Deste modo, não estamos perante um simples jogo de cadeiras ou alianças legítimas. Estamos perante a erosão da confiança. O AGIR decidiu que o poder vale mais do que a promessa; que um pelouro vale mais do que uma palavra; que a mobilização do cidadão valerá enquanto servir de cartaz. E se assim for, o povo ficará a olhar. E a pergunta ficará: “E agora, para quem vão os eleitos trabalhar?”

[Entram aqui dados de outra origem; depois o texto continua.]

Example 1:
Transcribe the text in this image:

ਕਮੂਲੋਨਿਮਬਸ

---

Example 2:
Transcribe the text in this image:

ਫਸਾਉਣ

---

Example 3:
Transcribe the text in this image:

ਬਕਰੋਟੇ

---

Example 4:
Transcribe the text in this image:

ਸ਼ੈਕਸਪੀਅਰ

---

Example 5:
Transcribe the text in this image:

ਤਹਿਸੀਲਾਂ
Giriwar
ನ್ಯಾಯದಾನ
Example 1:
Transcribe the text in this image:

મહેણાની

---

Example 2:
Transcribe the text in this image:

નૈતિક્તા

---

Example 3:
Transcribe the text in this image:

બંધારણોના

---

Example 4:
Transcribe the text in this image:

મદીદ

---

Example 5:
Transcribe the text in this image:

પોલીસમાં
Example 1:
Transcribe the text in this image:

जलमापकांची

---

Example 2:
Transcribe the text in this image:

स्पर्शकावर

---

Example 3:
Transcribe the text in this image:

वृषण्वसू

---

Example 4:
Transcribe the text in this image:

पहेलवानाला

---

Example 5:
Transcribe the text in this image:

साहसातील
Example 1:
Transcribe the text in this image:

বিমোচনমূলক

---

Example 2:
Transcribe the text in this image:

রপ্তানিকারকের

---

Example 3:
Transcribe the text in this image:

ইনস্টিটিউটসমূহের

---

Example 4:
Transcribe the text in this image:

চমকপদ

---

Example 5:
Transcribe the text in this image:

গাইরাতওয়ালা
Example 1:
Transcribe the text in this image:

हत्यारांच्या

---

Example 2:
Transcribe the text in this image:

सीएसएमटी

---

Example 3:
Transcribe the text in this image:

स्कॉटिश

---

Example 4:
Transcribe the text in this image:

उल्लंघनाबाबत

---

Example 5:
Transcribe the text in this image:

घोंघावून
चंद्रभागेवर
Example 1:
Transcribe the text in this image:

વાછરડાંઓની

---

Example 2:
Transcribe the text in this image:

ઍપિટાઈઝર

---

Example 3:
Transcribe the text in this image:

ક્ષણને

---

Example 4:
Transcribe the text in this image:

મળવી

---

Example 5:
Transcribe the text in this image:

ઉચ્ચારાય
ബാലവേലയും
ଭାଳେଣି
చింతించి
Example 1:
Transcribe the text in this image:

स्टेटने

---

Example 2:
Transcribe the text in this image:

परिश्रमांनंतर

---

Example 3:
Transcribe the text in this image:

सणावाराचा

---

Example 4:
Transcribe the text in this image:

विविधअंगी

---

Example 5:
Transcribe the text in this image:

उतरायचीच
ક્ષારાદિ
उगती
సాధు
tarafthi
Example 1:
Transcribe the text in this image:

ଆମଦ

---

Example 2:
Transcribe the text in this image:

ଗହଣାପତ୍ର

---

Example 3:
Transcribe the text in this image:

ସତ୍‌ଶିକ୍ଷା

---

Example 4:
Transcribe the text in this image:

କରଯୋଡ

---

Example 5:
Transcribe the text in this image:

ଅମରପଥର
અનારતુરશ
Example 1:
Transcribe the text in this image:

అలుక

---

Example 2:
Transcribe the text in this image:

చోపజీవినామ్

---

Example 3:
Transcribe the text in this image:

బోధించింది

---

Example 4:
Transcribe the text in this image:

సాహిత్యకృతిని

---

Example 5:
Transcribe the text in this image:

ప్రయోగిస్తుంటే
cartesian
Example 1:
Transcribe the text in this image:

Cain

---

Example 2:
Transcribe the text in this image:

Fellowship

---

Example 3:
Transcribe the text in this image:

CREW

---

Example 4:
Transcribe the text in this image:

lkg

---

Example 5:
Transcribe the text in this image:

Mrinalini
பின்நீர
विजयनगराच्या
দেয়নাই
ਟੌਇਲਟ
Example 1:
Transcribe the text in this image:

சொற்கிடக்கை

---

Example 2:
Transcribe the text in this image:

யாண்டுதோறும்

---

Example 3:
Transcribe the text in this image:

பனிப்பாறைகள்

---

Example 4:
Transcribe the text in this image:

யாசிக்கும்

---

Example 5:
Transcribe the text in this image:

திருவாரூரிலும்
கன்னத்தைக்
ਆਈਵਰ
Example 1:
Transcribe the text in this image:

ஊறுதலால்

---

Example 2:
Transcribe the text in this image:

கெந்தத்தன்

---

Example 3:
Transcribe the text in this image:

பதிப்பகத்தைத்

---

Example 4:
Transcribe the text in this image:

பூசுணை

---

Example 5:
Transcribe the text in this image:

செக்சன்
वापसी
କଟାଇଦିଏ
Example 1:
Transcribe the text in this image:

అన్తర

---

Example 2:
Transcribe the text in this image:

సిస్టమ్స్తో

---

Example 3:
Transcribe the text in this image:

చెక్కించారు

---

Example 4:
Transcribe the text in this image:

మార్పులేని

Talvez o mais escandaloso não seja só o acordo em si, mas a rapidez com que se abandonou o discurso, e o que isso revela sobre a política em Ovar: não é a função que corrige a injustiça, é a sedução do poder que muda o discurso.

Esmoriz

No que toca a Esmoriz, assistimos ao improvável milagre de uma lista alternativa conquistar a presidência da mesa da assembleia, graças à somatória de votos do Partido Socialista (PS), Movimento 2030, AGIR e Chega, com o PS agora ao leme. Os eleitos não tardaram em rotular o episódio de “traição ao voto dos esmorizenses”, defendendo, com a convicção de quem nunca negociou nada, que “quem ganhou é que deve governar”. E, por absurdo que pareça, até subscrevo. Contudo, convém não esquecer que os mesmos esmorizenses também decidiram brindar o PSD com o dom do pluralismo, retirando-lhe o tapete felpudo da maioria absoluta e deixando à vista o incómodo terreno do diálogo. Um diálogo que, ironicamente, o próprio PSD diz ter praticado (e até o proclamou, sem corar, na posse oficial) com todas as forças políticas presentes. Mas, sejamos honestos, o que o PSD realmente desejava era perpetuar o seu tradicional “quero, posso e mando”, bem embrulhado naquela máxima de “ganhámos, logo mandamos”. Só que, para desgosto de quem acredita que democracia é apenas um rito formal, Esmoriz resolveu contrariar o guião: aqui, a democracia (esse incómodo obstáculo ao monopólio do poder) obrigou o PSD a conversar, negociar, a sair do pedestal do autoritarismo solitário. E vejam só, enquanto ditavam as regras sozinhos, as promessas eram muitas, já os resultados… esses, nem vê-los. Talvez, agora, com essa tão apregoada “verdade” (que, pelos vistos, só agora será experimentada em Esmoriz), alguma coisa aconteça. Ou não. Fica a dúvida no ar: será desta que as promessas deixam de ser promessas?